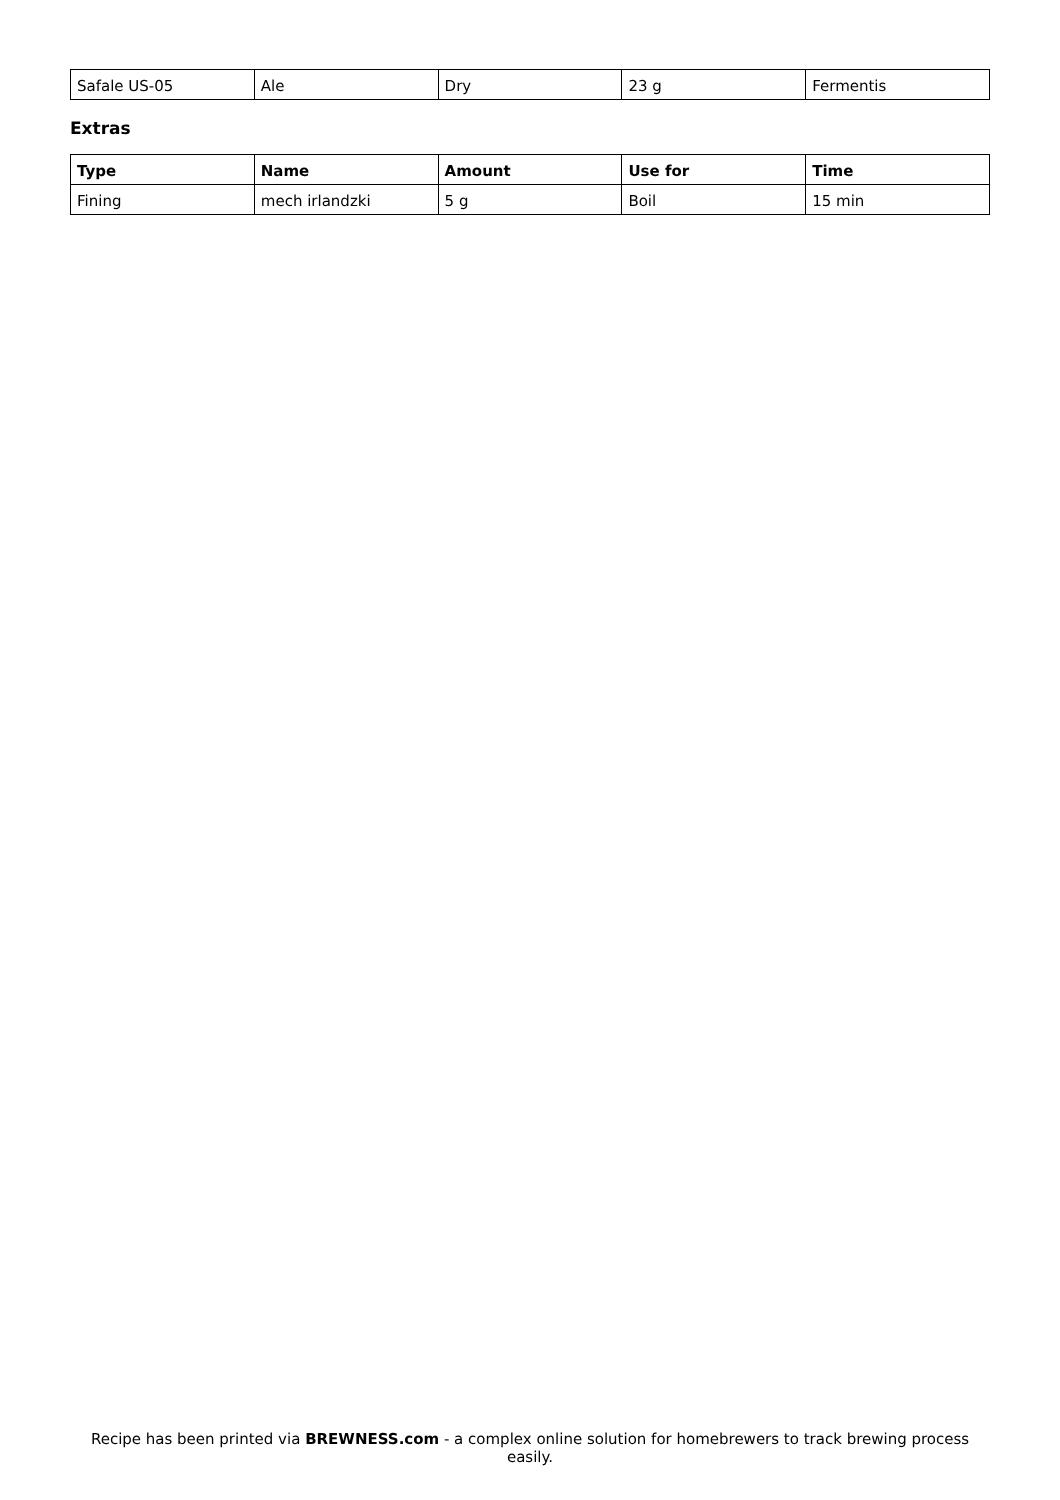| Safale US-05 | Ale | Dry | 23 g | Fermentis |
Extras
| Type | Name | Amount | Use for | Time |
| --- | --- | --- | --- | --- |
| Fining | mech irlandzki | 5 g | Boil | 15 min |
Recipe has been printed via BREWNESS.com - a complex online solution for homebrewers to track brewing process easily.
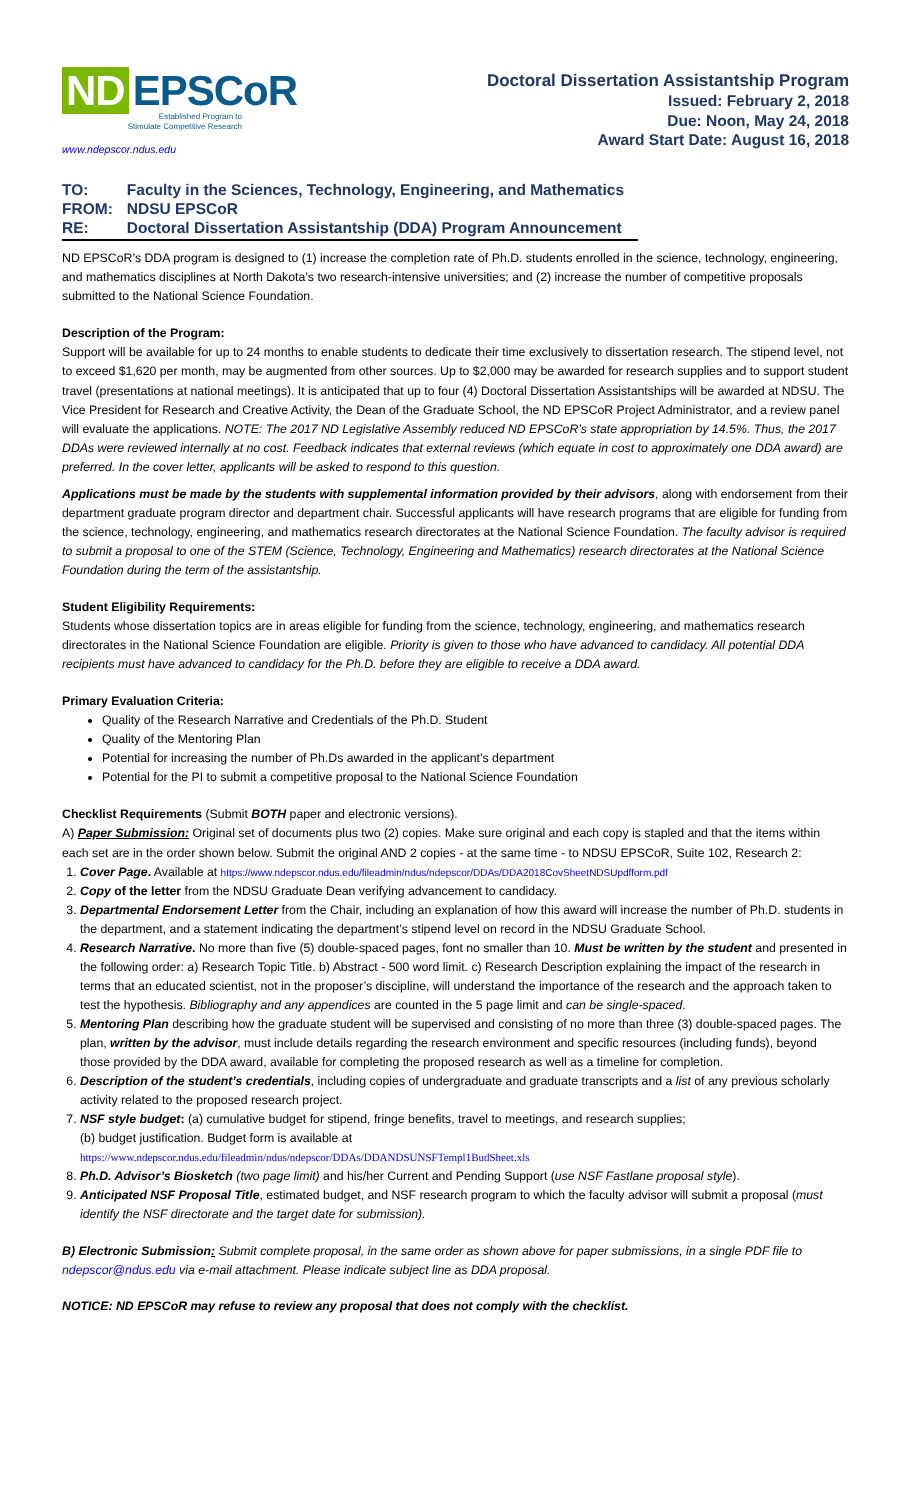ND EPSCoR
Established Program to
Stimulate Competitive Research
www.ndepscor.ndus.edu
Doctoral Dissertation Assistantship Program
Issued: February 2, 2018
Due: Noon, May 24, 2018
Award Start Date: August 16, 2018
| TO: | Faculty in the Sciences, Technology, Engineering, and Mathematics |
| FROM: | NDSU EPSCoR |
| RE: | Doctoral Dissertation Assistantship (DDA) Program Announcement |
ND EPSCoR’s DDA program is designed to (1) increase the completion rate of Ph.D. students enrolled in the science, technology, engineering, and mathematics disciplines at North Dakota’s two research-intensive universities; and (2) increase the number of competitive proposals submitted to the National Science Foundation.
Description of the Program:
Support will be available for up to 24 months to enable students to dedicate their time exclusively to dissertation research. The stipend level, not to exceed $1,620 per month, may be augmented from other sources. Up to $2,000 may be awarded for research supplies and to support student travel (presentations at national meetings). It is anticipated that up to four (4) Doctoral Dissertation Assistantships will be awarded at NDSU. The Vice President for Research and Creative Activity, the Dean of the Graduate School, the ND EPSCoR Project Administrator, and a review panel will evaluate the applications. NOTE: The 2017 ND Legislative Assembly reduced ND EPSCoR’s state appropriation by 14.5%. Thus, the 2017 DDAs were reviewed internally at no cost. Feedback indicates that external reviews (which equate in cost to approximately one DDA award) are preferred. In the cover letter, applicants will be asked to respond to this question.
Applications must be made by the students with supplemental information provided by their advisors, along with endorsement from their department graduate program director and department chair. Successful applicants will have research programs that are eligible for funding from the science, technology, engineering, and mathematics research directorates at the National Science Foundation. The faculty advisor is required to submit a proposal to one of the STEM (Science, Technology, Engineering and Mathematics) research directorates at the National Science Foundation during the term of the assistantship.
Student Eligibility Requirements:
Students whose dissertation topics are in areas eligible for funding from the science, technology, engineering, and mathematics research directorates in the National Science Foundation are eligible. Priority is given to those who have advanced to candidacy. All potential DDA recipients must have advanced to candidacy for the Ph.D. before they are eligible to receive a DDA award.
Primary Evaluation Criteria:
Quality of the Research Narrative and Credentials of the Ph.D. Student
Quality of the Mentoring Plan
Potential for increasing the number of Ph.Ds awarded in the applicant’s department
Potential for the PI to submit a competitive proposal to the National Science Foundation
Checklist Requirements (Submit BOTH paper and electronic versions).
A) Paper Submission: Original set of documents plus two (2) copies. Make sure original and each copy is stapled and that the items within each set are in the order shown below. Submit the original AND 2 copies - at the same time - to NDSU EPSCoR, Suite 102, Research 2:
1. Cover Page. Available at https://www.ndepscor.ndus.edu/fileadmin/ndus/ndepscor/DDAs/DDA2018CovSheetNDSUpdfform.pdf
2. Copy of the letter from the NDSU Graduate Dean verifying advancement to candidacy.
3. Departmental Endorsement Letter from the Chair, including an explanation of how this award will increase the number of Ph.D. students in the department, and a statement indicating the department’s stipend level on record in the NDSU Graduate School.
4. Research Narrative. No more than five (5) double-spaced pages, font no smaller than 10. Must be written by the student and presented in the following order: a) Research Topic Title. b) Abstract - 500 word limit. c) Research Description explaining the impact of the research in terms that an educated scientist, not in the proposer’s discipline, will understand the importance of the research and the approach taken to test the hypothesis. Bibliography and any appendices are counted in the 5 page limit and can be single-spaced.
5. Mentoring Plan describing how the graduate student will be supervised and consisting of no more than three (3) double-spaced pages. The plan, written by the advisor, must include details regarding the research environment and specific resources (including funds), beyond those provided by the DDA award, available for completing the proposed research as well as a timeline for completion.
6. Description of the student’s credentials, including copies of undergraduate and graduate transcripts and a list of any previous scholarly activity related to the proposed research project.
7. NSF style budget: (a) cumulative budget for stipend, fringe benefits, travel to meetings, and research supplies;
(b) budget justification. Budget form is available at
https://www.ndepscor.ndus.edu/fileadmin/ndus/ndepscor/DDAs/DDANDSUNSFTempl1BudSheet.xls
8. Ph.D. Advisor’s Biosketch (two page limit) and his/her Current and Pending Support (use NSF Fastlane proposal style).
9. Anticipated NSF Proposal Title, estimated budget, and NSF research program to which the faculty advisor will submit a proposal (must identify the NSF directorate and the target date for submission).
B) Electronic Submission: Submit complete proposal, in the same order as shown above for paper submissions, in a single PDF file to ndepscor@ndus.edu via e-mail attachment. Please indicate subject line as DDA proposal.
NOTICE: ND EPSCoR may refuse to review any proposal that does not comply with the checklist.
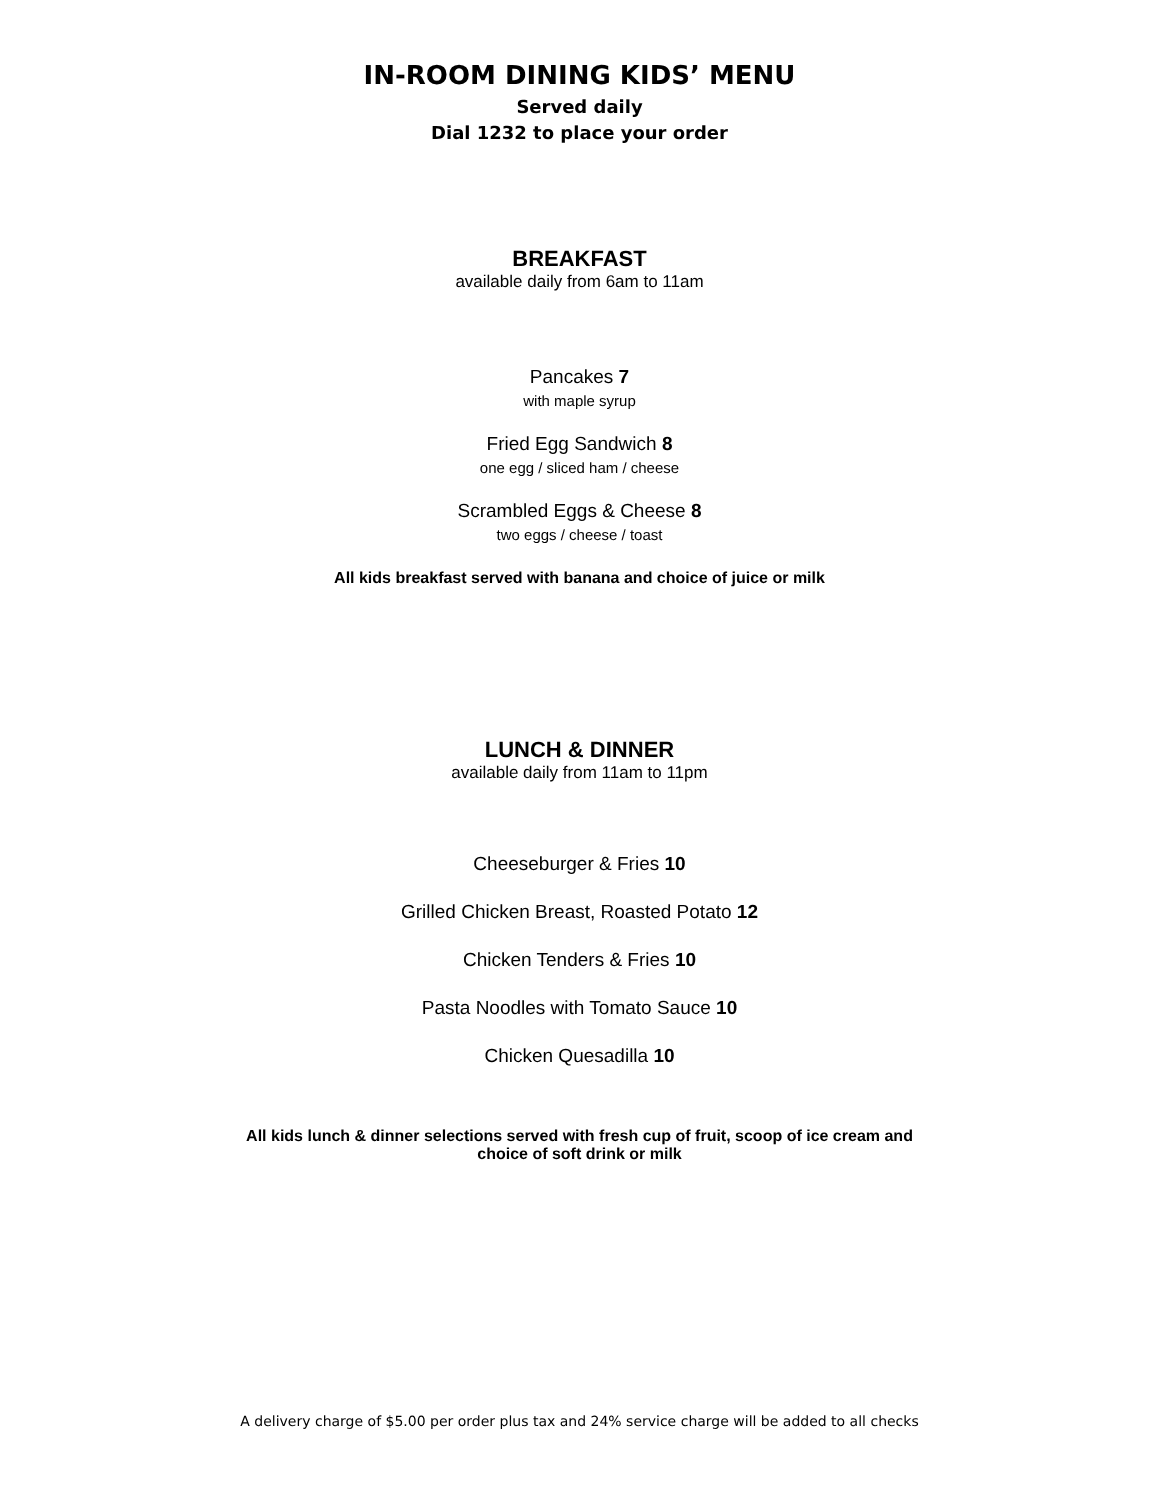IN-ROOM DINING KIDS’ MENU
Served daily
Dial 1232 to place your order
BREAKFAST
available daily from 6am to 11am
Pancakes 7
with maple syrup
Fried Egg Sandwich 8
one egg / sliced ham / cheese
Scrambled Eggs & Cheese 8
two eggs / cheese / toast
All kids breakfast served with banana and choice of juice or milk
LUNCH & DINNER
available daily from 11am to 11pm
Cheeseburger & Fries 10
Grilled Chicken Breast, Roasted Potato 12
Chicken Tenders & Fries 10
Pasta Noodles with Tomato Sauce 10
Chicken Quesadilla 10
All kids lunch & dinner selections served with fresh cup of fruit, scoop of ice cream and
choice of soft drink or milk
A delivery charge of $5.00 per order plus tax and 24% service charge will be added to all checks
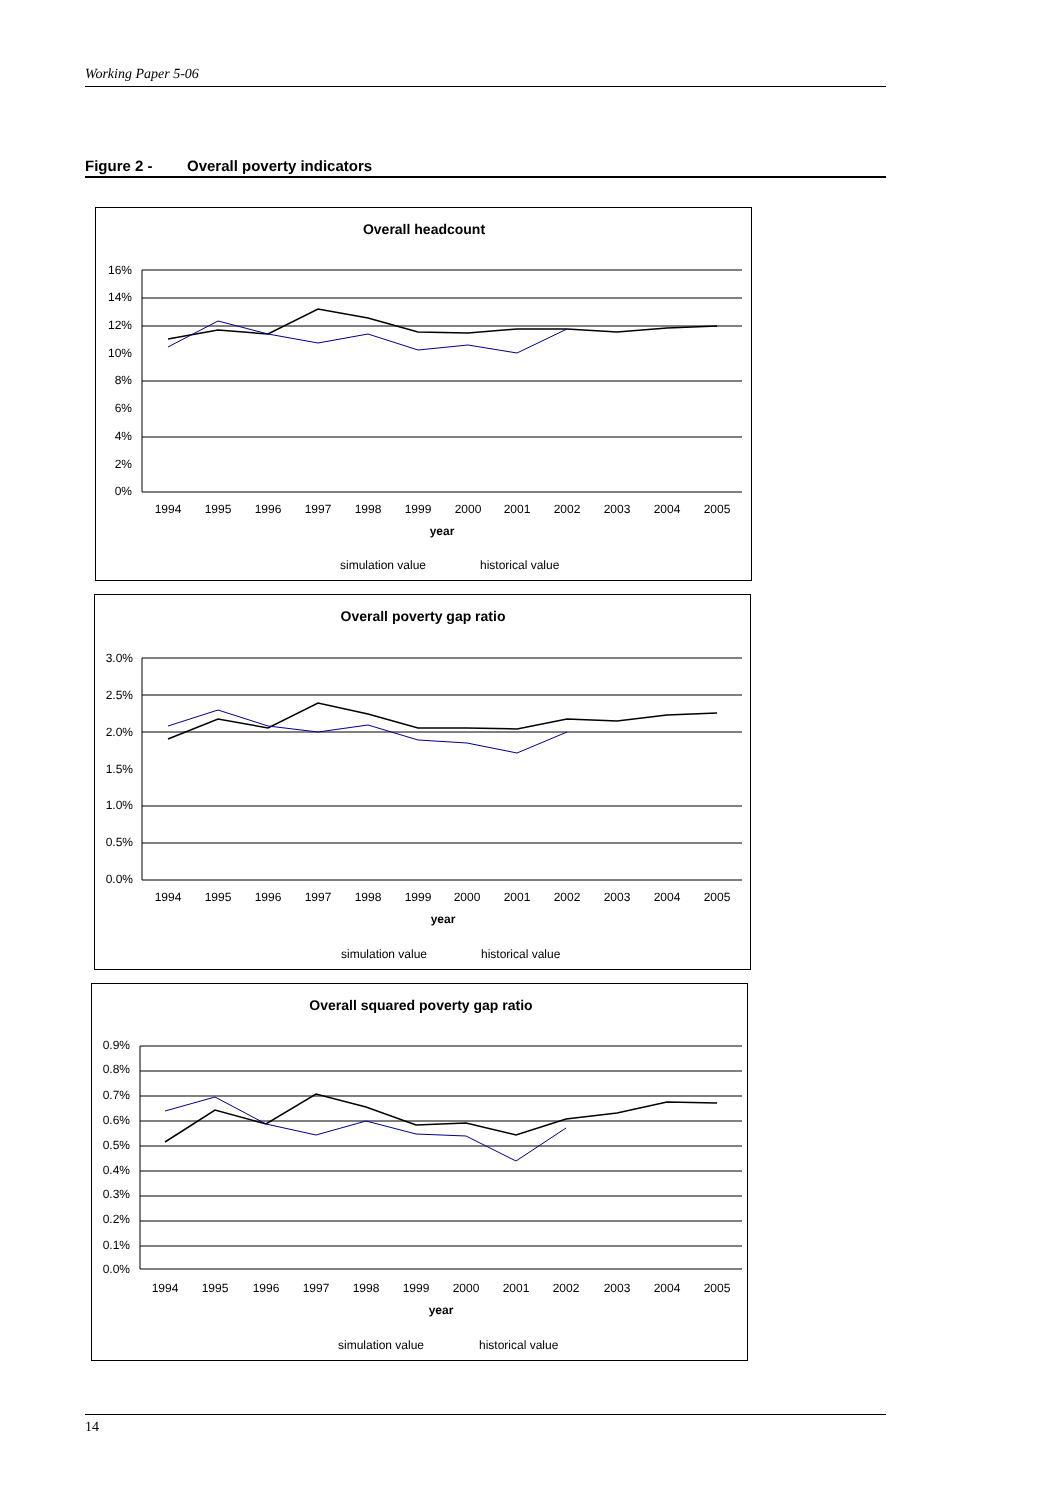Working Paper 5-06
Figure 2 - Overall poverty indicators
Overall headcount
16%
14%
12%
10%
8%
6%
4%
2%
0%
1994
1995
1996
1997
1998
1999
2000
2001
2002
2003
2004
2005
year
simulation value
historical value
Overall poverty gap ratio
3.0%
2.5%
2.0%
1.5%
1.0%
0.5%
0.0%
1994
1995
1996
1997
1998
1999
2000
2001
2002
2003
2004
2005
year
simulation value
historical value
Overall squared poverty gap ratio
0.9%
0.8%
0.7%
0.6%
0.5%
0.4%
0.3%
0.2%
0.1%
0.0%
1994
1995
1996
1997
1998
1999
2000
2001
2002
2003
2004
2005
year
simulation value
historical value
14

### EXERCISE OBJECTIVE
Give the entries again word for word, but skip the pictures.

### RESPONSE BOX
| Safale US-05 | Ale | Dry | 23 g | Fermentis |
Extras
| Type | Name | Amount | Use for | Time |
| --- | --- | --- | --- | --- |
| Fining | mech irlandzki | 5 g | Boil | 15 min |
Recipe has been printed via BREWNESS.com - a complex online solution for homebrewers to track brewing process easily.
ND EPSCoR
Established Program to
Stimulate Competitive Research
www.ndepscor.ndus.edu
Doctoral Dissertation Assistantship Program
Issued: February 2, 2018
Due: Noon, May 24, 2018
Award Start Date: August 16, 2018
| TO: | Faculty in the Sciences, Technology, Engineering, and Mathematics |
| FROM: | NDSU EPSCoR |
| RE: | Doctoral Dissertation Assistantship (DDA) Program Announcement |
ND EPSCoR’s DDA program is designed to (1) increase the completion rate of Ph.D. students enrolled in the science, technology, engineering, and mathematics disciplines at North Dakota’s two research-intensive universities; and (2) increase the number of competitive proposals submitted to the National Science Foundation.
Description of the Program:
Support will be available for up to 24 months to enable students to dedicate their time exclusively to dissertation research. The stipend level, not to exceed $1,620 per month, may be augmented from other sources. Up to $2,000 may be awarded for research supplies and to support student travel (presentations at national meetings). It is anticipated that up to four (4) Doctoral Dissertation Assistantships will be awarded at NDSU. The Vice President for Research and Creative Activity, the Dean of the Graduate School, the ND EPSCoR Project Administrator, and a review panel will evaluate the applications. NOTE: The 2017 ND Legislative Assembly reduced ND EPSCoR’s state appropriation by 14.5%. Thus, the 2017 DDAs were reviewed internally at no cost. Feedback indicates that external reviews (which equate in cost to approximately one DDA award) are preferred. In the cover letter, applicants will be asked to respond to this question.
Applications must be made by the students with supplemental information provided by their advisors, along with endorsement from their department graduate program director and department chair. Successful applicants will have research programs that are eligible for funding from the science, technology, engineering, and mathematics research directorates at the National Science Foundation. The faculty advisor is required to submit a proposal to one of the STEM (Science, Technology, Engineering and Mathematics) research directorates at the National Science Foundation during the term of the assistantship.
Student Eligibility Requirements:
Students whose dissertation topics are in areas eligible for funding from the science, technology, engineering, and mathematics research directorates in the National Science Foundation are eligible. Priority is given to those who have advanced to candidacy. All potential DDA recipients must have advanced to candidacy for the Ph.D. before they are eligible to receive a DDA award.
Primary Evaluation Criteria:
Quality of the Research Narrative and Credentials of the Ph.D. Student
Quality of the Mentoring Plan
Potential for increasing the number of Ph.Ds awarded in the applicant’s department
Potential for the PI to submit a competitive proposal to the National Science Foundation
Checklist Requirements (Submit BOTH paper and electronic versions).
A) Paper Submission: Original set of documents plus two (2) copies. Make sure original and each copy is stapled and that the items within each set are in the order shown below. Submit the original AND 2 copies - at the same time - to NDSU EPSCoR, Suite 102, Research 2:
1. Cover Page. Available at https://www.ndepscor.ndus.edu/fileadmin/ndus/ndepscor/DDAs/DDA2018CovSheetNDSUpdfform.pdf
2. Copy of the letter from the NDSU Graduate Dean verifying advancement to candidacy.
3. Departmental Endorsement Letter from the Chair, including an explanation of how this award will increase the number of Ph.D. students in the department, and a statement indicating the department’s stipend level on record in the NDSU Graduate School.
4. Research Narrative. No more than five (5) double-spaced pages, font no smaller than 10. Must be written by the student and presented in the following order: a) Research Topic Title. b) Abstract - 500 word limit. c) Research Description explaining the impact of the research in terms that an educated scientist, not in the proposer’s discipline, will understand the importance of the research and the approach taken to test the hypothesis. Bibliography and any appendices are counted in the 5 page limit and can be single-spaced.
5. Mentoring Plan describing how the graduate student will be supervised and consisting of no more than three (3) double-spaced pages. The plan, written by the advisor, must include details regarding the research environment and specific resources (including funds), beyond those provided by the DDA award, available for completing the proposed research as well as a timeline for completion.
6. Description of the student’s credentials, including copies of undergraduate and graduate transcripts and a list of any previous scholarly activity related to the proposed research project.
7. NSF style budget: (a) cumulative budget for stipend, fringe benefits, travel to meetings, and research supplies;
(b) budget justification. Budget form is available at
https://www.ndepscor.ndus.edu/fileadmin/ndus/ndepscor/DDAs/DDANDSUNSFTempl1BudSheet.xls
8. Ph.D. Advisor’s Biosketch (two page limit) and his/her Current and Pending Support (use NSF Fastlane proposal style).
9. Anticipated NSF Proposal Title, estimated budget, and NSF research program to which the faculty advisor will submit a proposal (must identify the NSF directorate and the target date for submission).
B) Electronic Submission: Submit complete proposal, in the same order as shown above for paper submissions, in a single PDF file to ndepscor@ndus.edu via e-mail attachment. Please indicate subject line as DDA proposal.
NOTICE: ND EPSCoR may refuse to review any proposal that does not comply with the checklist.
IN-ROOM DINING KIDS’ MENU
Served daily
Dial 1232 to place your order
BREAKFAST
available daily from 6am to 11am
Pancakes 7
with maple syrup
Fried Egg Sandwich 8
one egg / sliced ham / cheese
Scrambled Eggs & Cheese 8
two eggs / cheese / toast
All kids breakfast served with banana and choice of juice or milk
LUNCH & DINNER
available daily from 11am to 11pm
Cheeseburger & Fries 10
Grilled Chicken Breast, Roasted Potato 12
Chicken Tenders & Fries 10
Pasta Noodles with Tomato Sauce 10
Chicken Quesadilla 10
All kids lunch & dinner selections served with fresh cup of fruit, scoop of ice cream and
choice of soft drink or milk
A delivery charge of $5.00 per order plus tax and 24% service charge will be added to all checks
Working Paper 5-06
Figure 2 - Overall poverty indicators
Overall headcount
16%
14%
12%
10%
8%
6%
4%
2%
0%
1994
1995
1996
1997
1998
1999
2000
2001
2002
2003
2004
2005
year
simulation value
historical value
Overall poverty gap ratio
3.0%
2.5%
2.0%
1.5%
1.0%
0.5%
0.0%
1994
1995
1996
1997
1998
1999
2000
2001
2002
2003
2004
2005
year
simulation value
historical value
Overall squared poverty gap ratio
0.9%
0.8%
0.7%
0.6%
0.5%
0.4%
0.3%
0.2%
0.1%
0.0%
1994
1995
1996
1997
1998
1999
2000
2001
2002
2003
2004
2005
year
simulation value
historical value
14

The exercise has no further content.